(DATA PROVIDED)

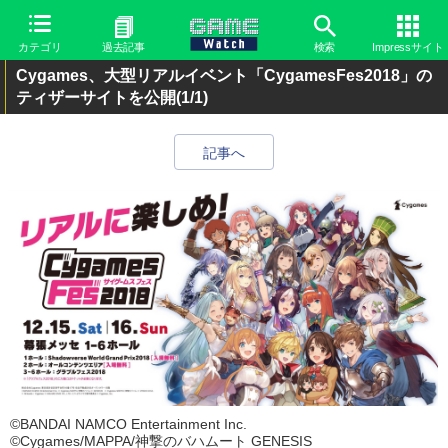
カテゴリ
過去記事
検索
Impressサイト
Cygames、大型リアルイベント「CygamesFes2018」の
ティザーサイトを公開
(1/1)
記事へ
©BANDAI NAMCO Entertainment Inc.
©Cygames/MAPPA/神撃のバハムート GENESIS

(End DATA PROVIDED)

ASSIGNMENT:
The pictures in the data should be omitted, and every remaining line set down exactly.

ANSWER TO THE PROBLEM:
カテゴリ
過去記事
検索
Impressサイト
Cygames、大型リアルイベント「CygamesFes2018」の
ティザーサイトを公開
(1/1)
記事へ
©BANDAI NAMCO Entertainment Inc.
©Cygames/MAPPA/神撃のバハムート GENESIS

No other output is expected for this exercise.